John - an assembly feature will not make changes to individual part files. If you edit a specific part in the context of an assembly by making an extruded cut in the part THAT is different from making an ASSEMBLY feature.

As JD says: Pay attention to where you are making your edits.

It will, if you do it properly. That is one of the advantages of Inventor. It can be finicky though. Sometimes it will do this on it’s own. Sometimes, it will refuse altogether. My suggestion is that if it is refusing, then use the often overlooked copy and paste feature. Just open the sketch for the extrusion you made, select all of the lines/dimensions/anything and right click to copy. Then, create a sketch in the part that is EXACTLY the same as the one in the assembly. Then, simply paste the stuff you copied earlier. Now all you have to do is add the dimensions to constrain the sketch to the part.(Note: It should already be constrained to itself.)

grsnovi: Just because it is not the “right way” of doing something does not make it the “wrong way”, it just makes it a “different way”.

Cutting and pasting the assembly sketch into the part and then creating a PART FEATURE will indeed provide you with a PART FEATURE - which is different from an ASSEMBLY FEATURE.

I am not making any statement about “right” or “wrong” - I was simply stating how features created in Inventor (at the assembly level) work.

I have never seen this behavior - post an example dataset if you can.

Copy and paste is whole 'nother ballgame.

I am a bit unpredictable, I assure you that it works. I might be able to make an example tomorrow, I really don’t know. I am currently cut off from Inventor. (graduated) As soon an I can, I will post some screenshots of me doing this.

Don’t waste your time - I’m just yanking your string. :rolleyes: I am completely familiar with the behavior of how Inventor works. I almost never see any unpredictable behavior and if I do it is generally documented as a bug. If you do find a bug I will happily verify thru reproducing the behavior and support you in getting it reported and fixed. But in this case I am certain there is simply a mis-communication of the problem and the behavior of the software.

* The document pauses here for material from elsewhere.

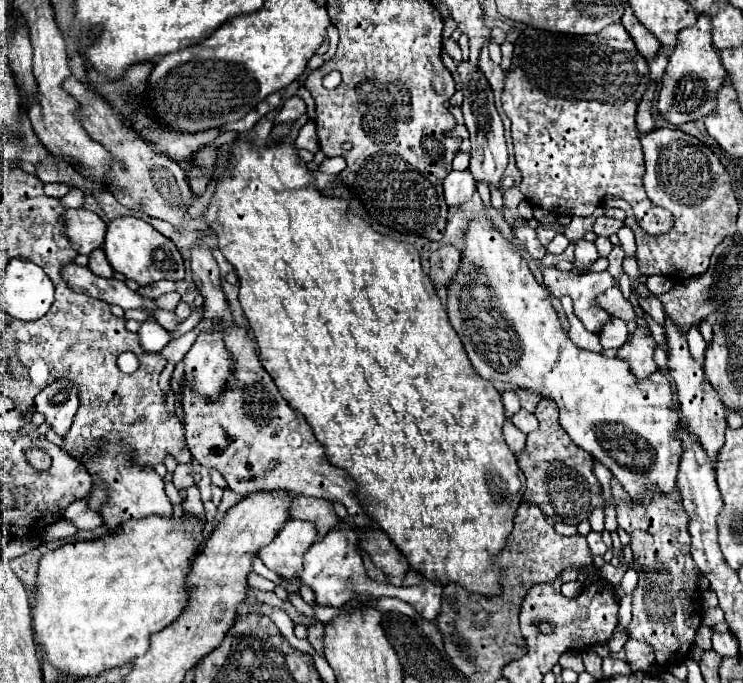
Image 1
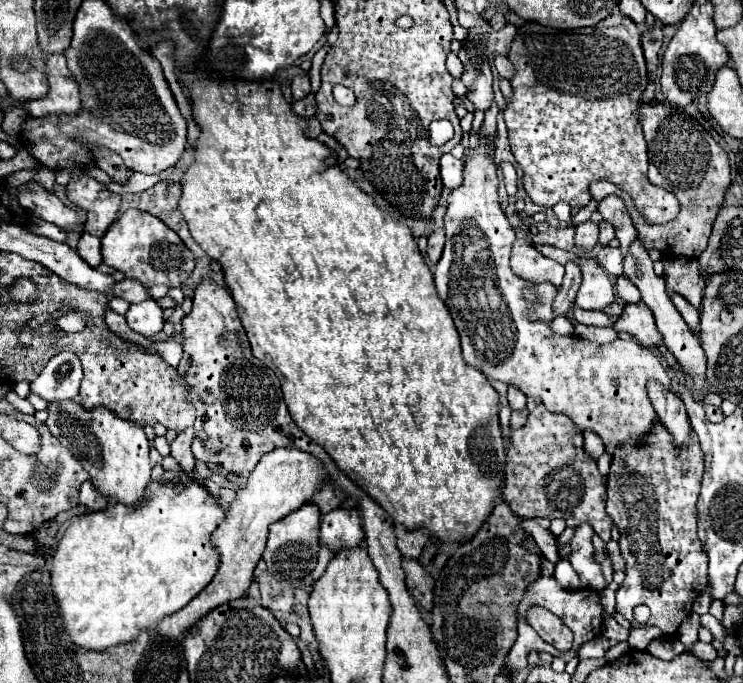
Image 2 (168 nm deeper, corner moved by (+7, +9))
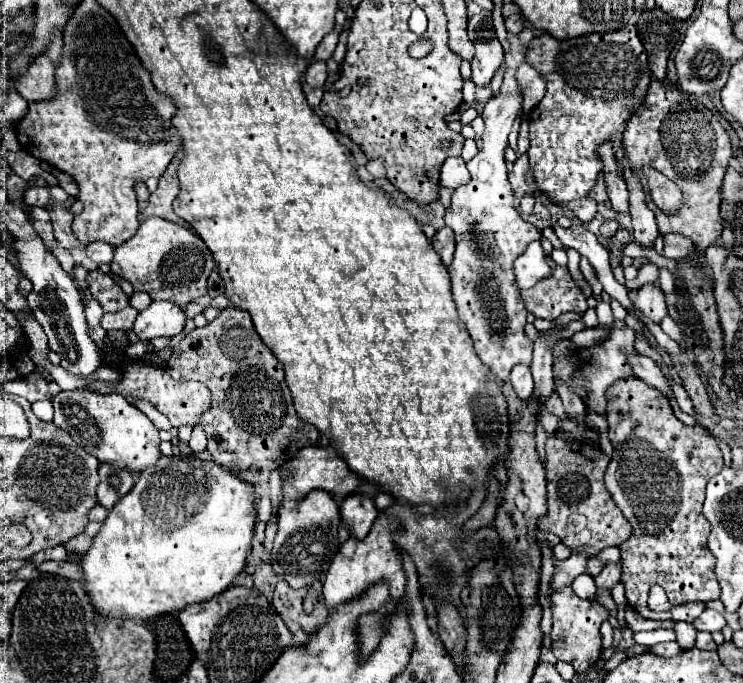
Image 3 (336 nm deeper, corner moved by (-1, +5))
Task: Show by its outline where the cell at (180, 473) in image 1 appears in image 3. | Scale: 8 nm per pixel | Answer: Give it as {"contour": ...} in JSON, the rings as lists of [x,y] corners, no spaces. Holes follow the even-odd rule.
{"contour":[[[196,426],[192,430],[192,436],[190,436],[190,448],[194,454],[202,454],[206,450],[206,436],[204,436],[204,430],[200,426]]]}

I think that’s the case JD. I re-read the whole thread and I believe I may have been part of the problem. I think the OP was simply saying that they had created an assembly feature by mistake - they really wanted a part feature. Along the way various folks seemed to be suggesting that you could somehow get a part feature from an assembly feature. I agree there are ways to recover from going down one road and then backing up to get where you need to go. I probably read the OP’s question more literally than it was intended and possibly others who have chimed in have all been assuming different things as well.

Thanks, I could really use that time for homework, and posting.

Worse comes to worse, just make the cut in the part too, it shouldn’t take that long at all if its just a simple cut :smiley:

This thread is starting to remind of the ‘how many people does it take to screw in a light bulb?’ question. It shouldn’t take 6 of us to solve an extrusion problem.

Mithiasis: Would you post that you fixed the problem? Or that you still need help?

To all: This post is not meant to discourage people from asking for help, I would just like to request that you post when the problem is solved. I personally enjoy helping people use Inventor and would like to encourage anyone with a problem to post it.

You hit the nail on the head there, we did just redo the cut in the part file. Thanks for all the help folks.